■ **PROBLEM DETAILS**: Can you write out every line of the material below word for word, leaving the pictures out?

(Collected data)
------------------------------------------------------------

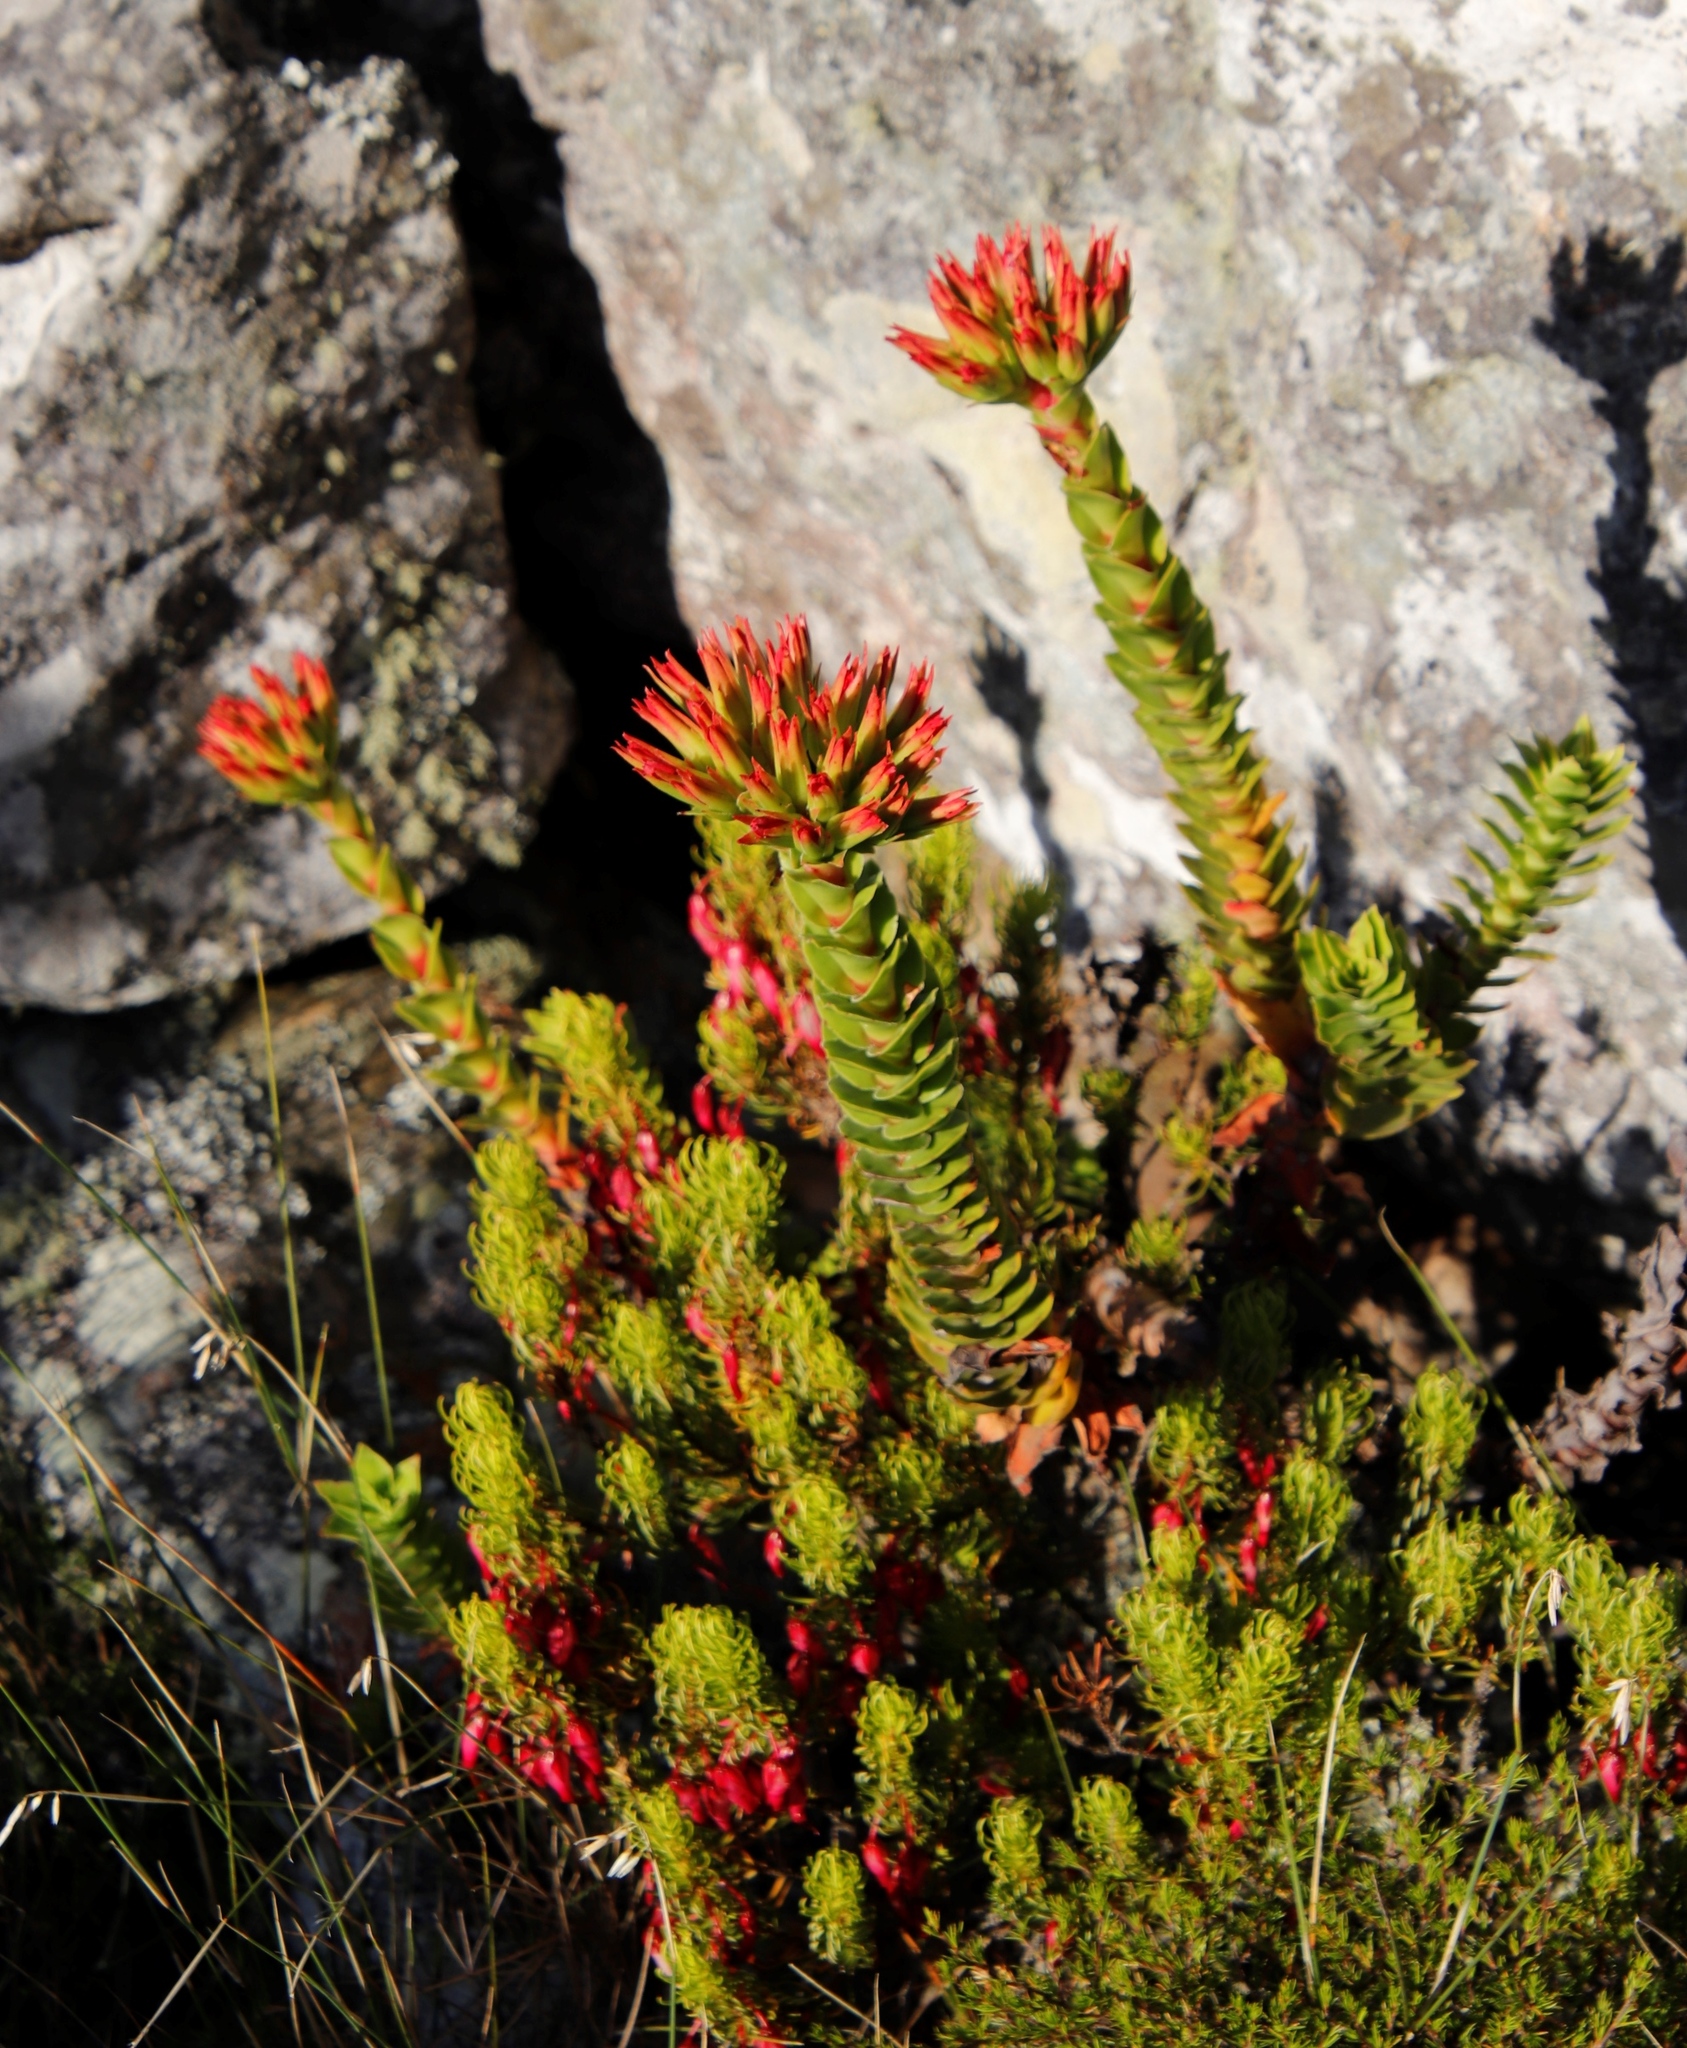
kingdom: Plantae
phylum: Tracheophyta
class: Magnoliopsida
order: Saxifragales
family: Crassulaceae
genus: Crassula
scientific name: Crassula coccinea
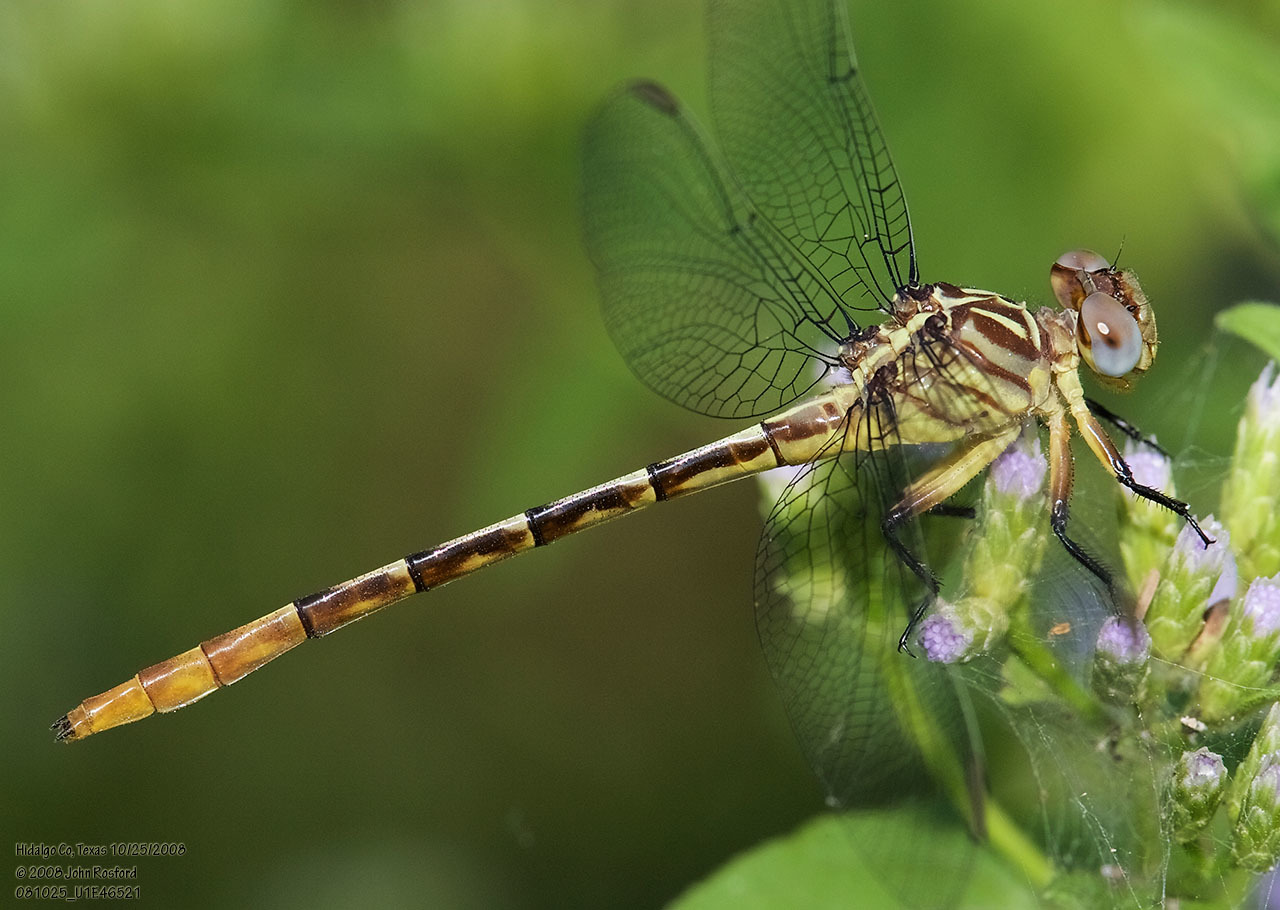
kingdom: Animalia
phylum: Arthropoda
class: Insecta
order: Odonata
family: Gomphidae
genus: Stylurus
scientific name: Stylurus plagiatus
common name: Russet-tipped clubtail
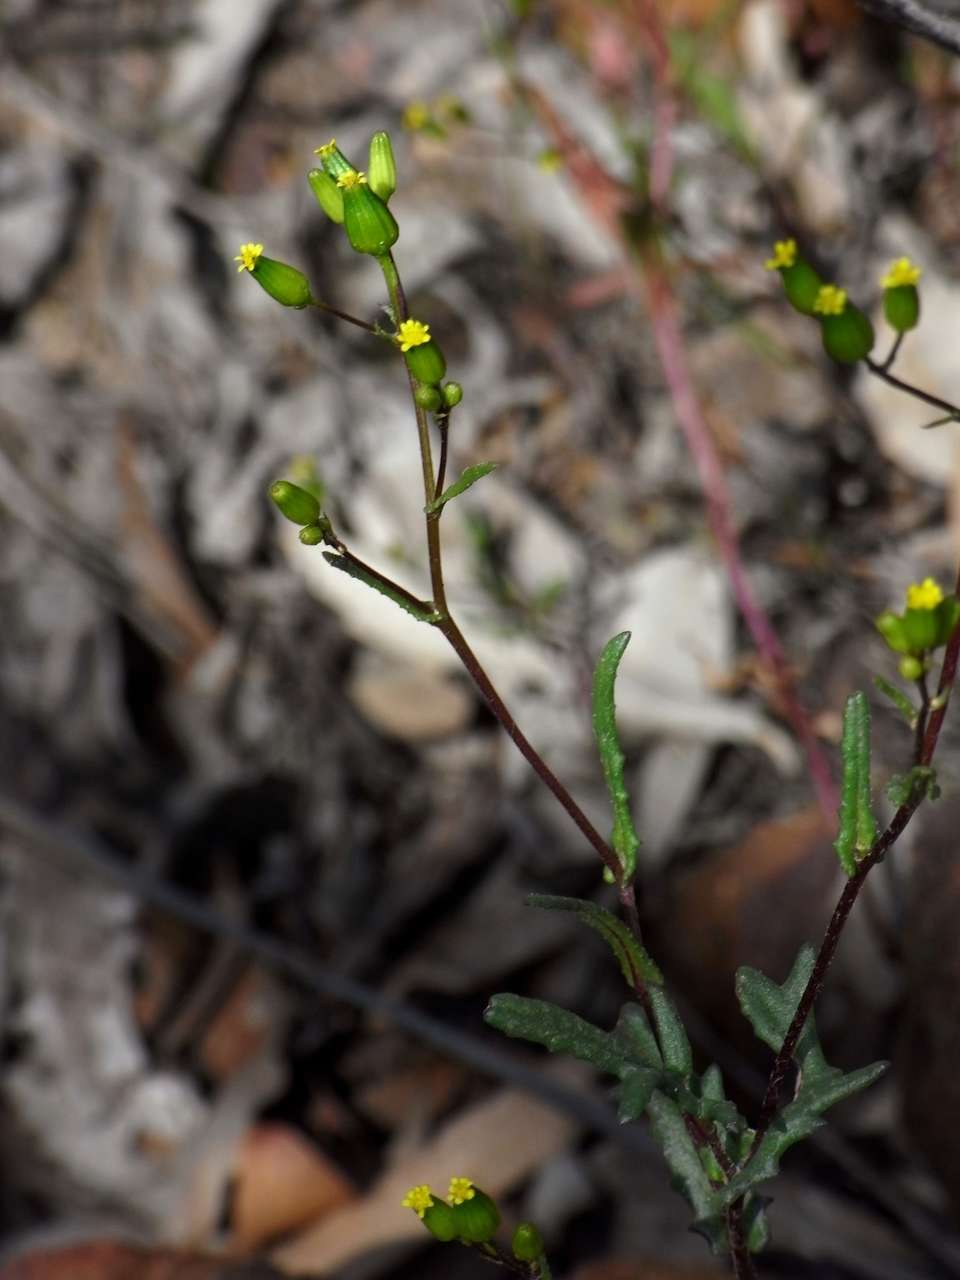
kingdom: Plantae
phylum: Tracheophyta
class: Magnoliopsida
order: Asterales
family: Asteraceae
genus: Senecio
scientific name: Senecio glossanthus
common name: Slender groundsel
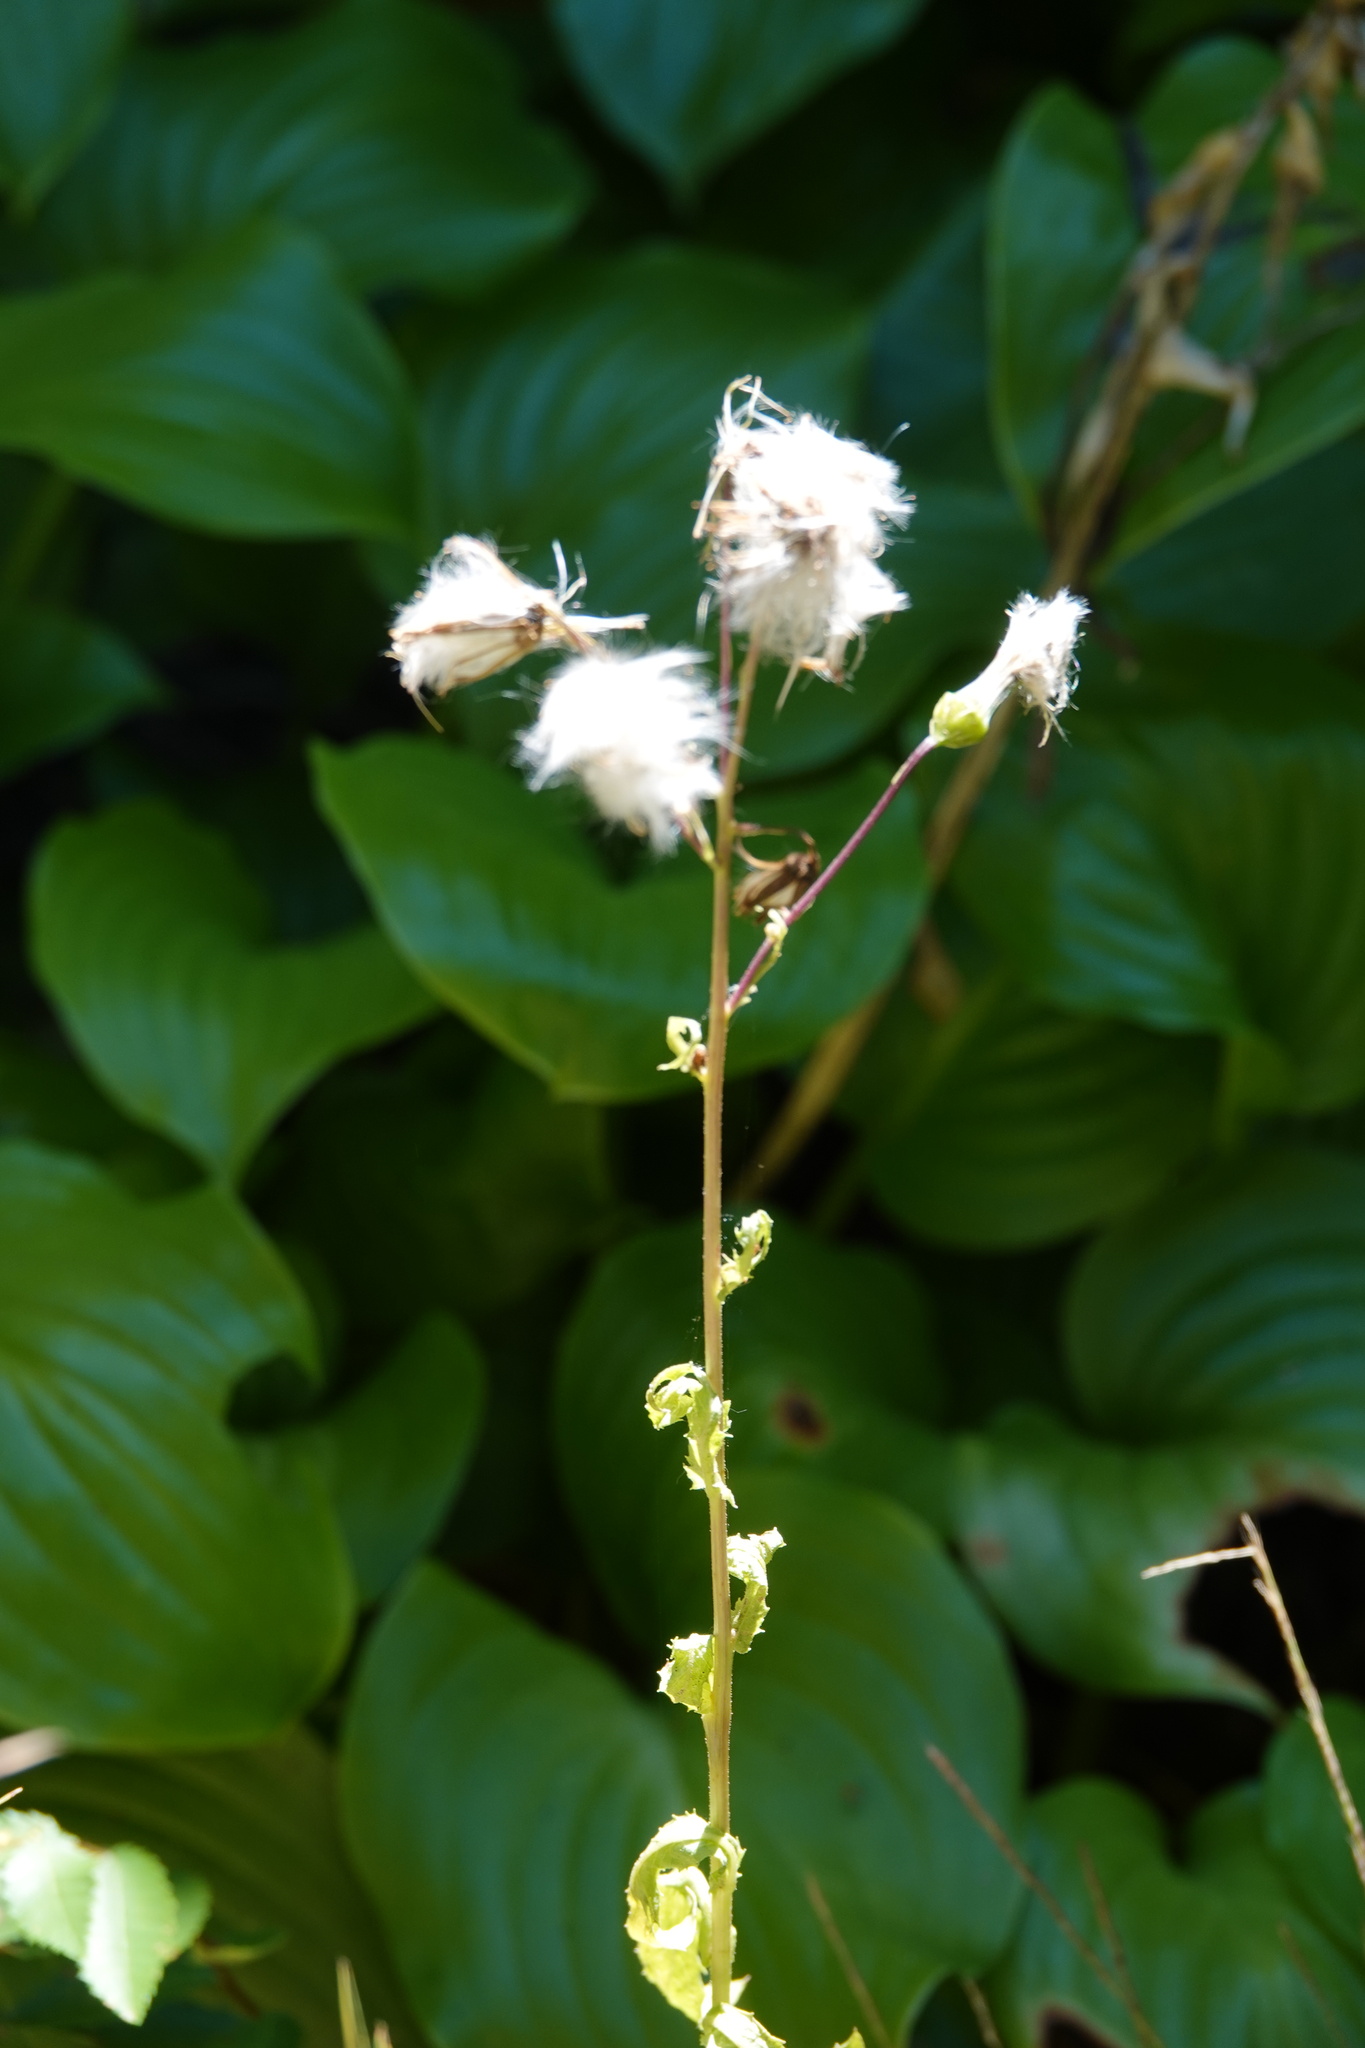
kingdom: Plantae
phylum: Tracheophyta
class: Magnoliopsida
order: Asterales
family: Asteraceae
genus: Erechtites
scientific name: Erechtites hieraciifolius
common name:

------------------------------------------------------------

■ **RIGHT ANSWER**:
kingdom: Plantae
phylum: Tracheophyta
class: Magnoliopsida
order: Saxifragales
family: Crassulaceae
genus: Crassula
scientific name: Crassula coccinea
kingdom: Animalia
phylum: Arthropoda
class: Insecta
order: Odonata
family: Gomphidae
genus: Stylurus
scientific name: Stylurus plagiatus
common name: Russet-tipped clubtail
kingdom: Plantae
phylum: Tracheophyta
class: Magnoliopsida
order: Asterales
family: Asteraceae
genus: Senecio
scientific name: Senecio glossanthus
common name: Slender groundsel
kingdom: Plantae
phylum: Tracheophyta
class: Magnoliopsida
order: Asterales
family: Asteraceae
genus: Erechtites
scientific name: Erechtites hieraciifolius
common name:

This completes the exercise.